▶ YOUR ASSIGNMENT: Once you find the line with "right shoulder: (318, 237)" in the entries below, return exactly every line from it through the line with "right back paw: (311, 312)".

▶ INPUT RECORDS:
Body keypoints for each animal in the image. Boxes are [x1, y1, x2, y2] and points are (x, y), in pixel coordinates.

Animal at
...
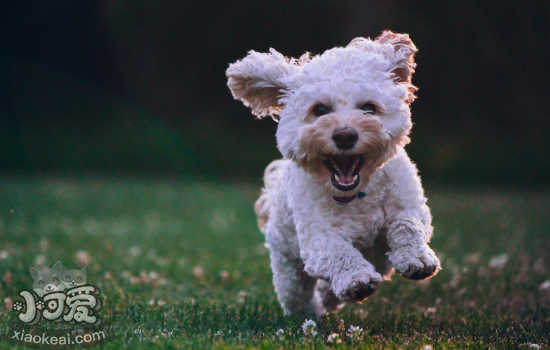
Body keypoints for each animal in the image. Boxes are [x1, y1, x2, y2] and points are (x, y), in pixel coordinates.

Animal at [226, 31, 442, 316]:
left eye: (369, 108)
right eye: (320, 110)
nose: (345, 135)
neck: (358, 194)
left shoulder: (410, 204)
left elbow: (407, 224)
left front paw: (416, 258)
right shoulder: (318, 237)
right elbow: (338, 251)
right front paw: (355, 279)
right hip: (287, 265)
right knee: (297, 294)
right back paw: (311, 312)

▶ TASK SOLUTION:
right shoulder: (318, 237)
right elbow: (338, 251)
right front paw: (355, 279)
right hip: (287, 265)
right knee: (297, 294)
right back paw: (311, 312)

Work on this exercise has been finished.